=== YOUR ASSIGNMENT ===
Nothing in the records may be altered, and no picture may be included. Restate them in full.

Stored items
-- -- --

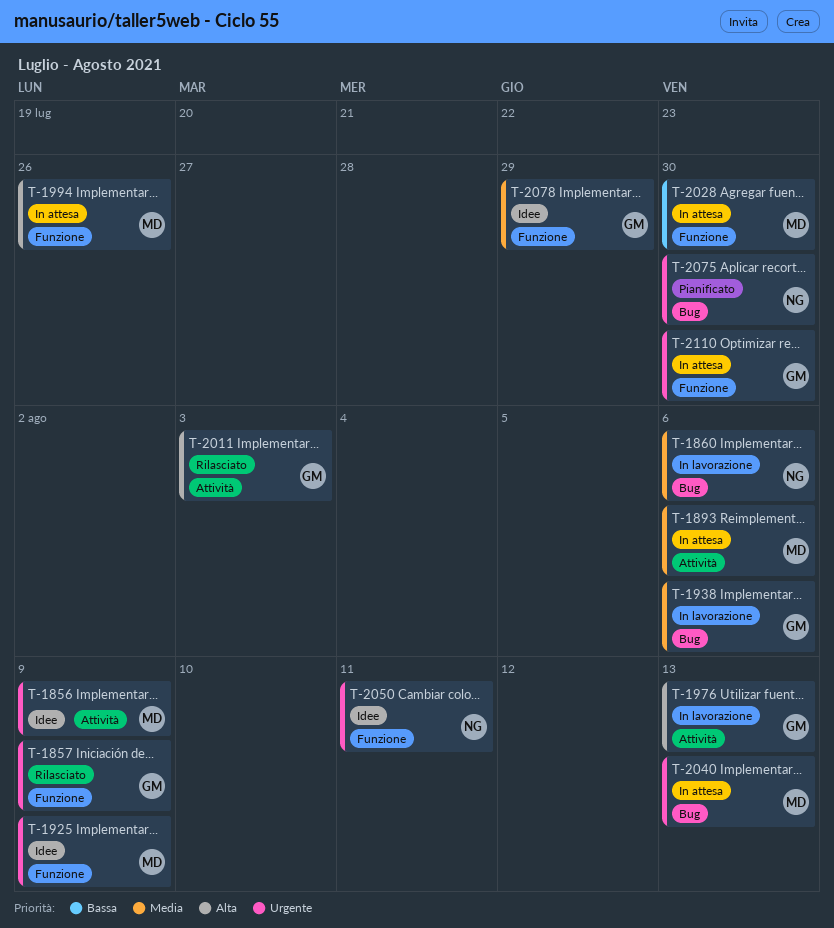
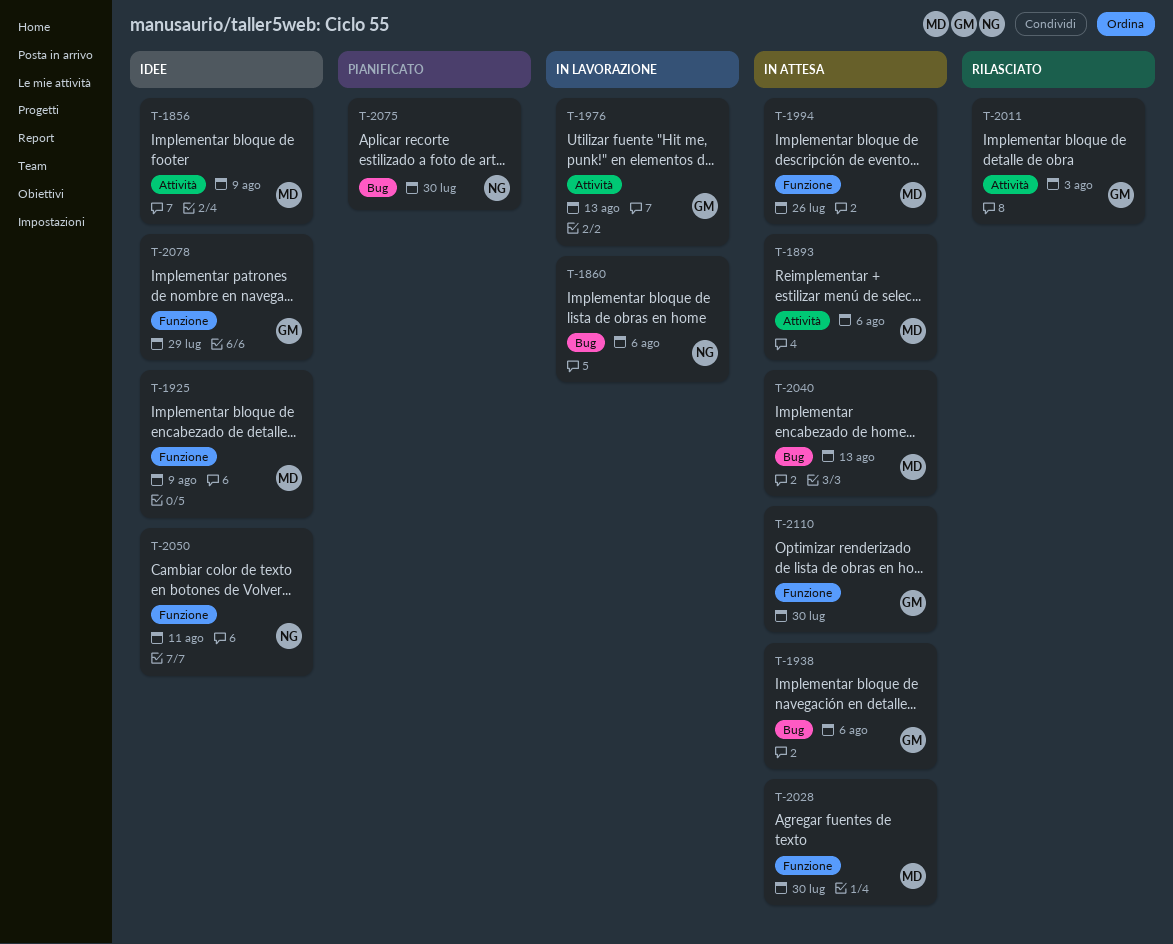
T-1857: present -> none
T-1938, status: In lavorazione -> In attesa

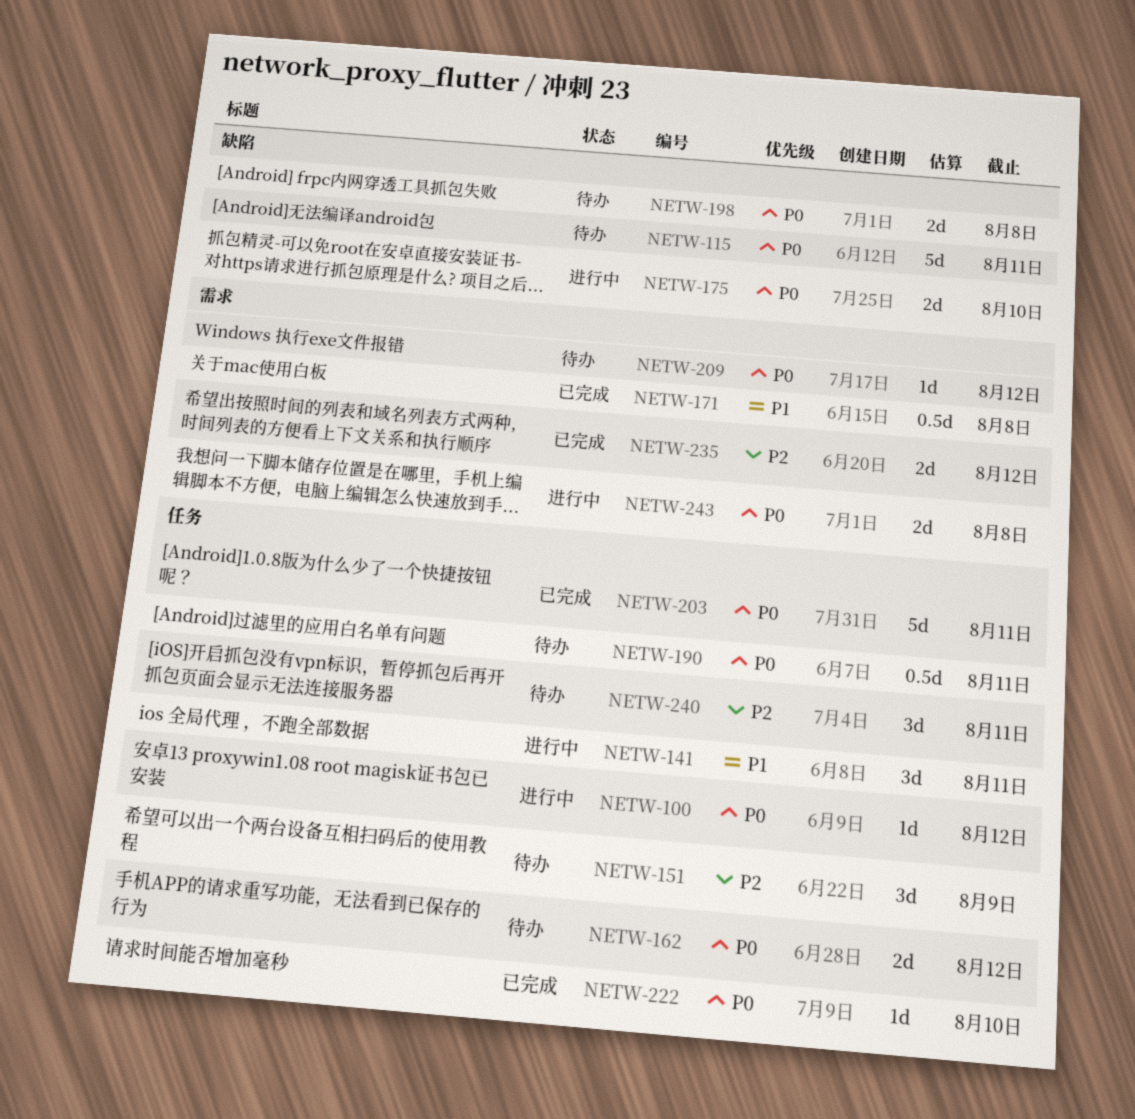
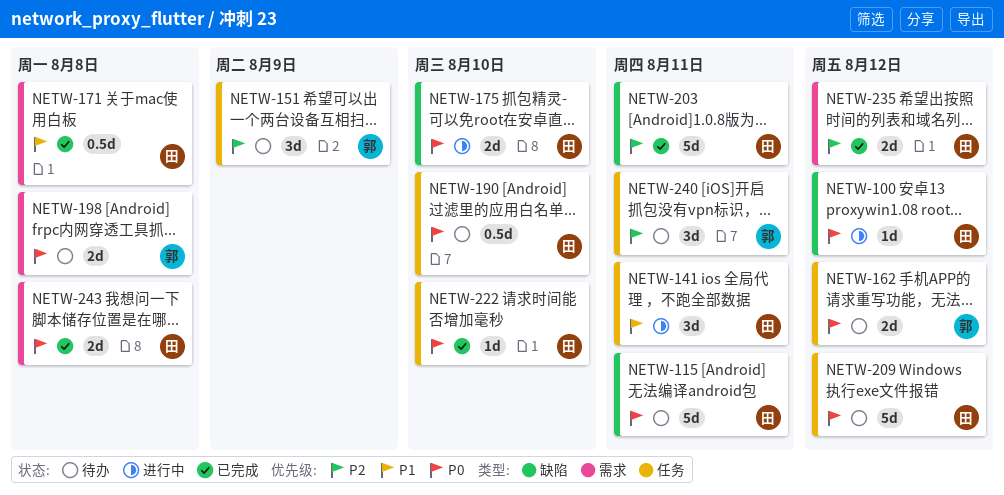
NETW-100, label: 任务 -> 缺陷
NETW-190, due: Aug 11 -> Aug 10
NETW-198, label: 缺陷 -> 需求
NETW-203, priority: P0 -> P2
NETW-203, label: 任务 -> 缺陷
NETW-209, label: 需求 -> 任务
NETW-209, estimate: 1d -> 5d
NETW-243, status: 进行中 -> 已完成

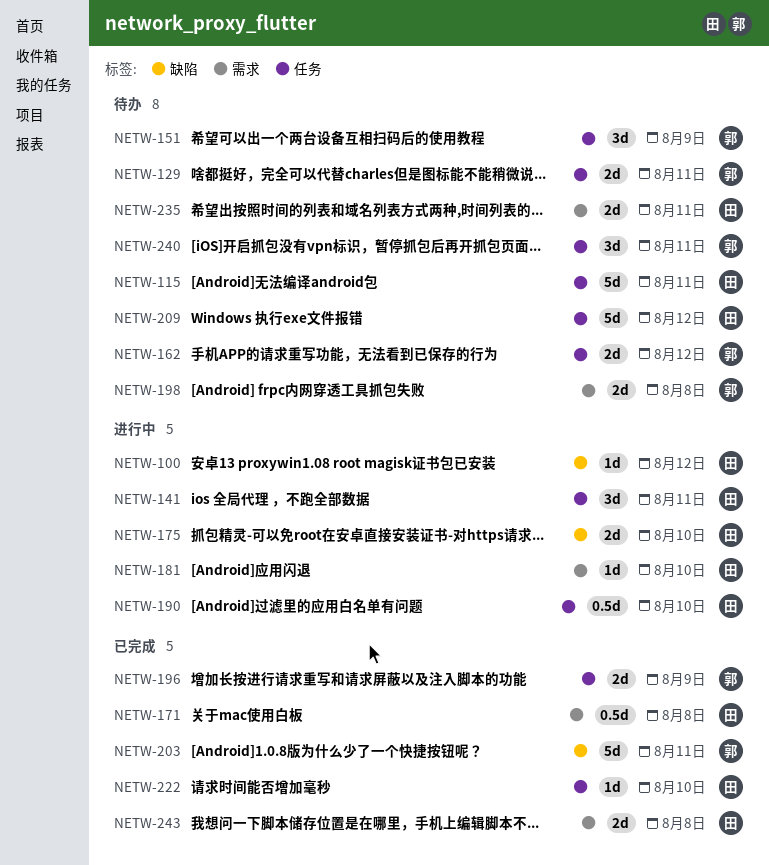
NETW-115, label: 缺陷 -> 任务
NETW-129: none -> present
NETW-181: none -> present
NETW-190, status: 待办 -> 进行中
NETW-196: none -> present
NETW-203, owner: 田 -> 郭
NETW-235, status: 已完成 -> 待办
NETW-235, due: Aug 12 -> Aug 11

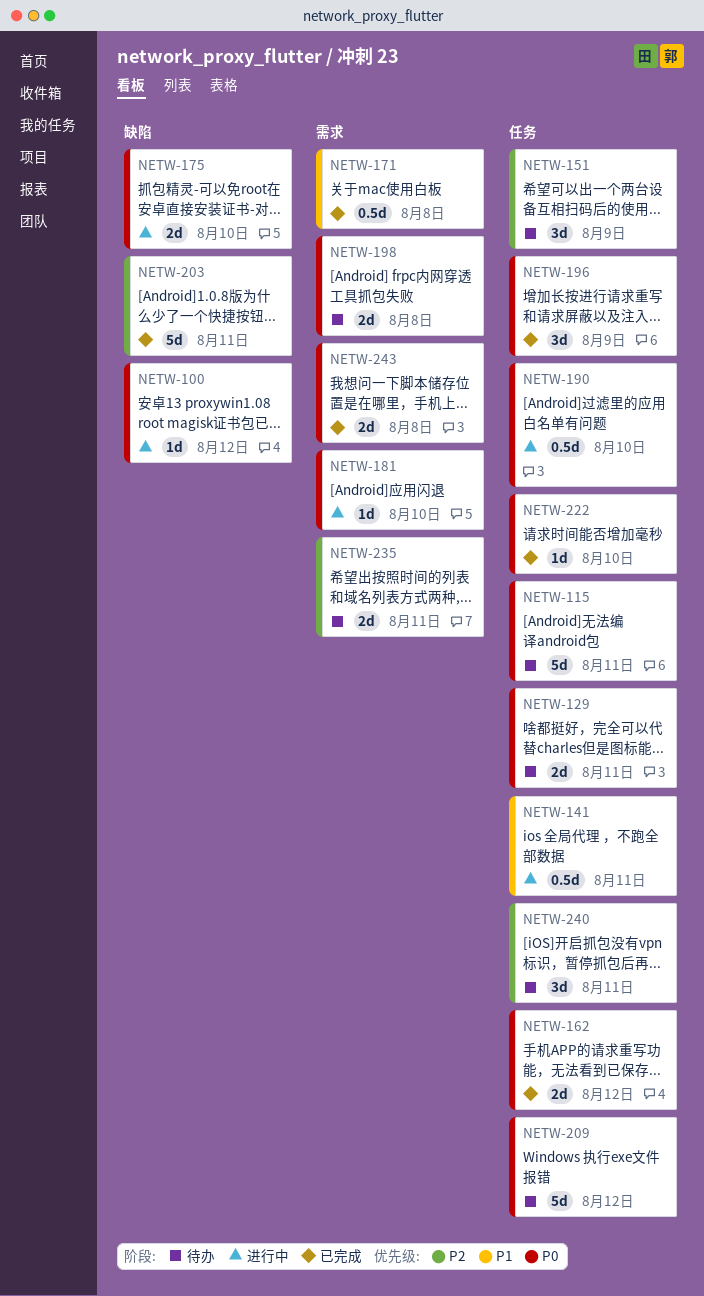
NETW-141, estimate: 3d -> 0.5d
NETW-162, status: 待办 -> 已完成
NETW-196, estimate: 2d -> 3d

-- -- --

=== WRITTEN RESPONSE ===
T-1857: present -> none
T-1938, status: In lavorazione -> In attesa

NETW-100, label: 任务 -> 缺陷
NETW-190, due: Aug 11 -> Aug 10
NETW-198, label: 缺陷 -> 需求
NETW-203, priority: P0 -> P2
NETW-203, label: 任务 -> 缺陷
NETW-209, label: 需求 -> 任务
NETW-209, estimate: 1d -> 5d
NETW-243, status: 进行中 -> 已完成

NETW-115, label: 缺陷 -> 任务
NETW-129: none -> present
NETW-181: none -> present
NETW-190, status: 待办 -> 进行中
NETW-196: none -> present
NETW-203, owner: 田 -> 郭
NETW-235, status: 已完成 -> 待办
NETW-235, due: Aug 12 -> Aug 11

NETW-141, estimate: 3d -> 0.5d
NETW-162, status: 待办 -> 已完成
NETW-196, estimate: 2d -> 3d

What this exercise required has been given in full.